[Source records]
***
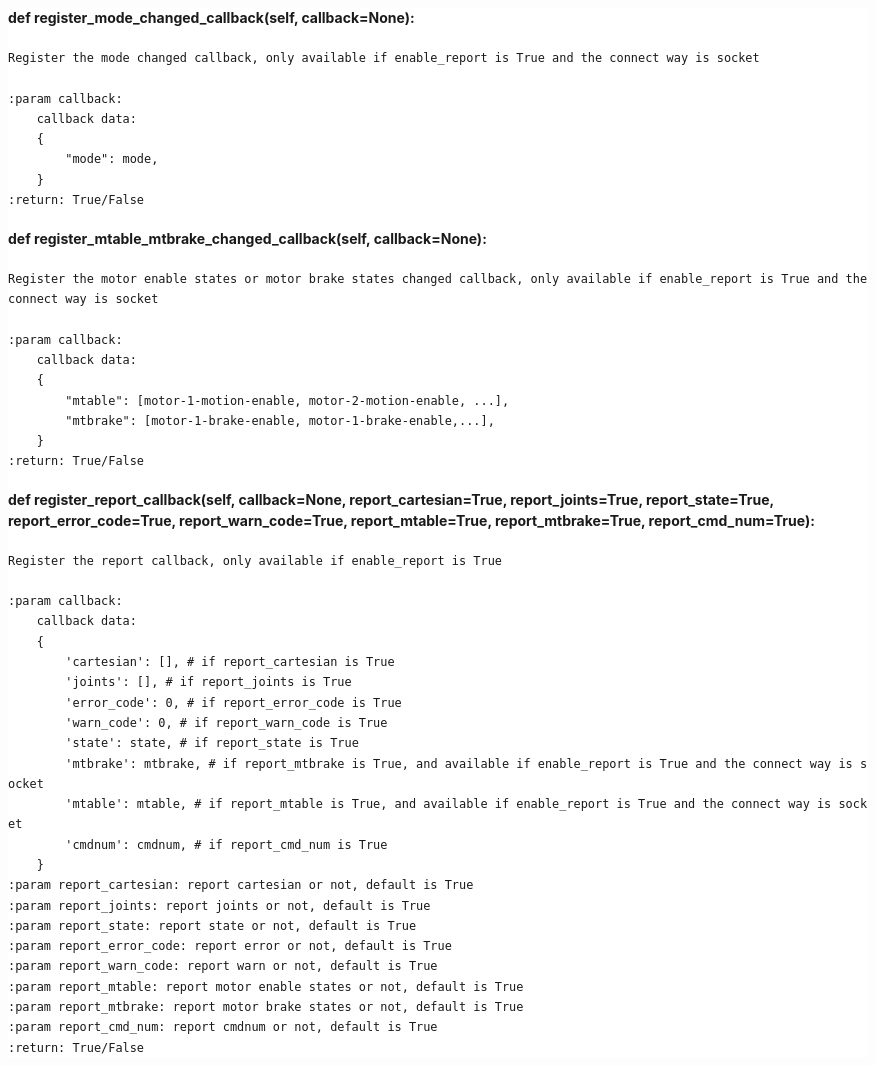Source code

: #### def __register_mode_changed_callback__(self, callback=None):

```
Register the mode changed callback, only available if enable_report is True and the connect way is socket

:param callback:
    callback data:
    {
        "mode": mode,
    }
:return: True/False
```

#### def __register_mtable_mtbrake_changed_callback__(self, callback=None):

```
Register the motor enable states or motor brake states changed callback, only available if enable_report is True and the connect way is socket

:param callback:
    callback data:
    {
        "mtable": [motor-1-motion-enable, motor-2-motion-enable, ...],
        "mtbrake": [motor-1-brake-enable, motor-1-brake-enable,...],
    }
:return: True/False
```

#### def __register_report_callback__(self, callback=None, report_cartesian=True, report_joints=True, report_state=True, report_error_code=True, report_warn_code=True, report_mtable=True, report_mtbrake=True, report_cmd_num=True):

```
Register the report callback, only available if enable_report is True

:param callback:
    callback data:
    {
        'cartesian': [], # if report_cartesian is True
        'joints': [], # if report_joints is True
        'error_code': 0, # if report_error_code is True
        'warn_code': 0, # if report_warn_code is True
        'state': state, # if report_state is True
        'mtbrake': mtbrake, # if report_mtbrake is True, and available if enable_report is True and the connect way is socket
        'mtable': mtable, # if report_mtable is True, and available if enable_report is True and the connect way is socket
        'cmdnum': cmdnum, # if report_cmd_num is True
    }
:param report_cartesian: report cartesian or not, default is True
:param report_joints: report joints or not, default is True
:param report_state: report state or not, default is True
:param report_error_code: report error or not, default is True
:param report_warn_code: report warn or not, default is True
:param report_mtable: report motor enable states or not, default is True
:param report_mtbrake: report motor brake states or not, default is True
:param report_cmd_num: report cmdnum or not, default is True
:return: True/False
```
***
▸ YOUR GOAL:
Which lines of the data include the word "connect"? Copy each one.

▸ WRITTEN RESPONSE:
Register the mode changed callback, only available if enable_report is True and the connect way is socket
Register the motor enable states or motor brake states changed callback, only available if enable_report is True and the connect way is socket
        'mtbrake': mtbrake, # if report_mtbrake is True, and available if enable_report is True and the connect way is socket
        'mtable': mtable, # if report_mtable is True, and available if enable_report is True and the connect way is socket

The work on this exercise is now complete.